March 15, 2011 by Heather
An update on my condition as previously written about: Better! It was really hurting all day yesterday, so I went to the school nurse here & she suggested I do a round of Prilosec. I was like, “What??” I’ve never had acid reflux or heartburn or anything! But apparently, if it is my gallbladder, the acids in my tum-tum are what can irritate it. So I went and bought the generic 14 day treatment. (Sounds like a yeast infection, no? Oh lordy, can you imagine a 14 day treatment for that? One word: HELL). I started it yesterday, and this morning I woke up symptom free and stayed that way. I went ahead and took today’s pill, and I plan on keeping with it. I figure there’s no harm in doing so, even if that’s not what’s wrong.
Let’s talk about last week. Last week I was bored out of my mind. I only subbed a half day on Monday, so for the entire week I pretty much loafed around like a lazy bum. I mean, I did things, but not a lot. I’m sure you’re thinking, Wow, that sounds sort of wonderful. But it wasn’t. It was like I had reached the peak of my boredom. I had (if there is such a thing) too much free time. See, I’m not one to have a bunch of hobbies that I am faithfully devoted to. I mean, I have my things that I like, but you know. Nothing that takes up a ton of time or even sounds productive. I was feeling like a major huge loser last week basically, which resulted in a bit of a meltdown one night, but let’s not revisit that.
One particular day last week, mid morning, I was sitting at the kitchen table almost in tears. So I prayed and
begged asked God to fill the rest of my time here with something worthwhile because I was doing a horrible job wasting my time. It still feels to early to be packing. And while I kind of dislike subbing, I even prayed that I would maybe get called to sub a lot just for the money, and so I’d feel like I was contributing (blah). So that was my prayer, in a nutshell.
This morning, 8:10am, my phone rings. I groggily roll over and see that it’s the high school’s number, which has come to be a bit of a double edged sword for me. I have two thoughts when I see that number come up, in this order: “Ugh I really do NOT want to sub today and be in a classroom full of crazy teenagers” AND “Oh good, $75 bucks.”
Nevertheless, I answered like I always do. She wasn’t calling for me to sub today. She was calling to see if I would fill in, full time, as the High School Library Aide until we move. The girl who had the position got another job, and they needed someone to take her spot until they hired someone else, which may or may not be before school is out. (I can only be there until May 5, and school goes on for almost another month after that). So I have a full time gig from March 28 through (tentatively) May 5th, in my most favorite place to sub, the Library. It was only made better by the fact that my mom told me she overheard the principal telling the secretary that she should try to get me to do it. That made me feel super spesh. TROPHY SUB WHAT WHAT.
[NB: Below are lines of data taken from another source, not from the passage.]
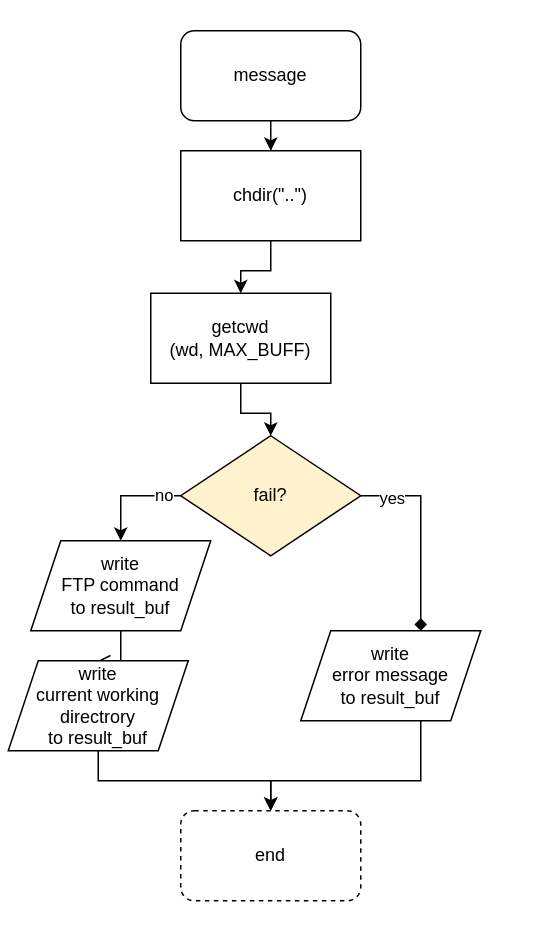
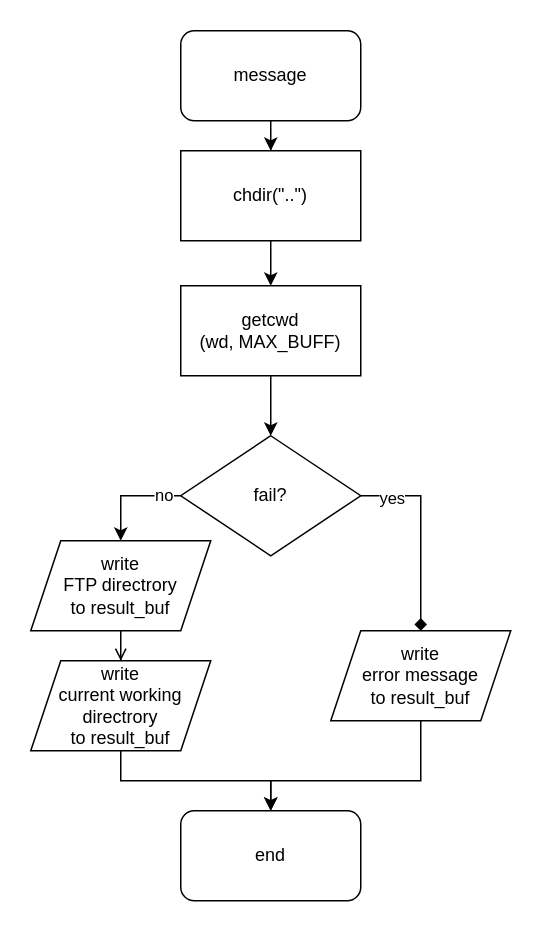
  <mxCell id="0" />
  <mxCell id="1" parent="0" />
  <mxCell id="2" value="" style="edgeStyle=orthogonalEdgeStyle;rounded=0;orthogonalLoop=1;jettySize=auto;html=1;" edge="1" parent="1" source="3" target="17"><mxGeometry relative="1" as="geometry" /></mxCell>
  <mxCell id="3" value="message" style="rounded=1;whiteSpace=wrap;html=1;" vertex="1" parent="1"><mxGeometry x="120" y="20" width="120" height="60" as="geometry" /></mxCell>
- <mxCell id="4" value="end" style="rounded=1;whiteSpace=wrap;html=1;dashed=1;" vertex="1" parent="1"><mxGeometry x="120" y="540" width="120" height="60" as="geometry" /></mxCell>
+ <mxCell id="4" value="end" style="rounded=1;whiteSpace=wrap;html=1;" vertex="1" parent="1"><mxGeometry x="120" y="540" width="120" height="60" as="geometry" /></mxCell>
  <mxCell id="5" value="" style="edgeStyle=orthogonalEdgeStyle;rounded=0;orthogonalLoop=1;jettySize=auto;html=1;" edge="1" parent="1" source="6" target="11"><mxGeometry relative="1" as="geometry" /></mxCell>
- <mxCell id="6" value="getcwd&lt;div&gt;(wd, MAX_BUFF)&lt;/div&gt;" style="rounded=0;whiteSpace=wrap;html=1;" vertex="1" parent="1"><mxGeometry x="100" y="195" width="120" height="60" as="geometry" /></mxCell>
+ <mxCell id="6" value="getcwd&lt;div&gt;(wd, MAX_BUFF)&lt;/div&gt;" style="rounded=0;whiteSpace=wrap;html=1;" vertex="1" parent="1"><mxGeometry x="120" y="190" width="120" height="60" as="geometry" /></mxCell>
  <mxCell id="7" value="" style="edgeStyle=orthogonalEdgeStyle;rounded=0;orthogonalLoop=1;jettySize=auto;html=1;endArrow=diamond;" edge="1" parent="1" source="11" target="13"><mxGeometry relative="1" as="geometry"><Array as="points"><mxPoint x="280" y="330" /></Array></mxGeometry></mxCell>
  <mxCell id="8" value="yes" style="edgeLabel;html=1;align=center;verticalAlign=middle;resizable=0;points=[];" vertex="1" connectable="0" parent="7"><mxGeometry x="-0.698" y="-1" relative="1" as="geometry"><mxPoint as="offset" /></mxGeometry></mxCell>
  <mxCell id="9" style="edgeStyle=orthogonalEdgeStyle;rounded=0;orthogonalLoop=1;jettySize=auto;html=1;entryX=0.5;entryY=0;entryDx=0;entryDy=0;" edge="1" parent="1" source="11" target="15"><mxGeometry relative="1" as="geometry"><Array as="points"><mxPoint x="80" y="330" /></Array></mxGeometry></mxCell>
  <mxCell id="10" value="no" style="edgeLabel;html=1;align=center;verticalAlign=middle;resizable=0;points=[];" vertex="1" connectable="0" parent="9"><mxGeometry x="-0.661" y="-1" relative="1" as="geometry"><mxPoint as="offset" /></mxGeometry></mxCell>
- <mxCell id="11" value="fail?" style="rhombus;whiteSpace=wrap;html=1;fillColor=#fff2cc;" vertex="1" parent="1"><mxGeometry x="120" y="290" width="120" height="80" as="geometry" /></mxCell>
+ <mxCell id="11" value="fail?" style="rhombus;whiteSpace=wrap;html=1;" vertex="1" parent="1"><mxGeometry x="120" y="290" width="120" height="80" as="geometry" /></mxCell>
  <mxCell id="12" value="" style="edgeStyle=orthogonalEdgeStyle;rounded=0;orthogonalLoop=1;jettySize=auto;html=1;" edge="1" parent="1" source="13" target="4"><mxGeometry relative="1" as="geometry"><Array as="points"><mxPoint x="280" y="520" /><mxPoint x="180" y="520" /></Array></mxGeometry></mxCell>
- <mxCell id="13" value="write&lt;div&gt;error message&lt;/div&gt;&lt;div&gt;to result_buf&lt;/div&gt;" style="shape=parallelogram;perimeter=parallelogramPerimeter;whiteSpace=wrap;html=1;fixedSize=1;" vertex="1" parent="1"><mxGeometry x="200" y="420" width="120" height="60" as="geometry" /></mxCell>
+ <mxCell id="13" value="write&lt;div&gt;error message&lt;/div&gt;&lt;div&gt;to result_buf&lt;/div&gt;" style="shape=parallelogram;perimeter=parallelogramPerimeter;whiteSpace=wrap;html=1;fixedSize=1;" vertex="1" parent="1"><mxGeometry x="220" y="420" width="120" height="60" as="geometry" /></mxCell>
  <mxCell id="14" value="" style="edgeStyle=orthogonalEdgeStyle;rounded=0;orthogonalLoop=1;jettySize=auto;html=1;endArrow=open;" edge="1" parent="1" source="15" target="19"><mxGeometry relative="1" as="geometry" /></mxCell>
- <mxCell id="15" value="write&lt;div&gt;FTP command&lt;/div&gt;&lt;div&gt;to result_buf&lt;/div&gt;" style="shape=parallelogram;perimeter=parallelogramPerimeter;whiteSpace=wrap;html=1;fixedSize=1;" vertex="1" parent="1"><mxGeometry x="20" y="360" width="120" height="60" as="geometry" /></mxCell>
+ <mxCell id="15" value="write&lt;div&gt;FTP directrory&lt;/div&gt;&lt;div&gt;to result_buf&lt;/div&gt;" style="shape=parallelogram;perimeter=parallelogramPerimeter;whiteSpace=wrap;html=1;fixedSize=1;" vertex="1" parent="1"><mxGeometry x="20" y="360" width="120" height="60" as="geometry" /></mxCell>
  <mxCell id="16" value="" style="edgeStyle=orthogonalEdgeStyle;rounded=0;orthogonalLoop=1;jettySize=auto;html=1;" edge="1" parent="1" source="17" target="6"><mxGeometry relative="1" as="geometry" /></mxCell>
  <mxCell id="17" value="chdir(&quot;..&quot;)" style="rounded=0;whiteSpace=wrap;html=1;" vertex="1" parent="1"><mxGeometry x="120" y="100" width="120" height="60" as="geometry" /></mxCell>
  <mxCell id="18" style="edgeStyle=orthogonalEdgeStyle;rounded=0;orthogonalLoop=1;jettySize=auto;html=1;entryX=0.5;entryY=0;entryDx=0;entryDy=0;" edge="1" parent="1" source="19" target="4"><mxGeometry relative="1" as="geometry" /></mxCell>
- <mxCell id="19" value="write&lt;div&gt;current working directrory&lt;/div&gt;&lt;div&gt;to result_buf&lt;/div&gt;" style="shape=parallelogram;perimeter=parallelogramPerimeter;whiteSpace=wrap;html=1;fixedSize=1;" vertex="1" parent="1"><mxGeometry x="5" y="440" width="120" height="60" as="geometry" /></mxCell>
+ <mxCell id="19" value="write&lt;div&gt;current working directrory&lt;/div&gt;&lt;div&gt;to result_buf&lt;/div&gt;" style="shape=parallelogram;perimeter=parallelogramPerimeter;whiteSpace=wrap;html=1;fixedSize=1;" vertex="1" parent="1"><mxGeometry x="20" y="440" width="120" height="60" as="geometry" /></mxCell>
God answers prayers, even the ones that seem small and unimportant in light of everything else going on in the world.
It was a much needed reminder.
In other, less religious news, tonight Andrew gave me what I have decided is the best compliment he’s ever given me. It was this evening while I was making dinner. He was leaning against the counter, eating a giant slice of red velvet cake. I was so excited to try out some new ingredients… I made pizza with pesto, spinach, and sun dried tomatoes. It was actually really good. Needed a bit more cheese, but oh well. This is what he said while I was spooning pesto upon my delish homemade crust:
“You are a much fancier cook than my mom.”
Whoa, hold the phone.
He went on to say that he takes it for granted whenever he asks me to prepare him a salad with his lunch & I lovingly present him with a bowl of spinach, strawberries, walnuts, broccoli, and homemade dressing. He said, “I guess I’ve just gotten used to it.”
That made me feel so, so good inside. I’m smiling still just thinking about it. Like maybe – just maybe – I’m doing this whole wife thing a small bit of justice.
Speaking of this whole wife thing, there is a mountain of laundry on our bed that needs to be folded. Duty calls.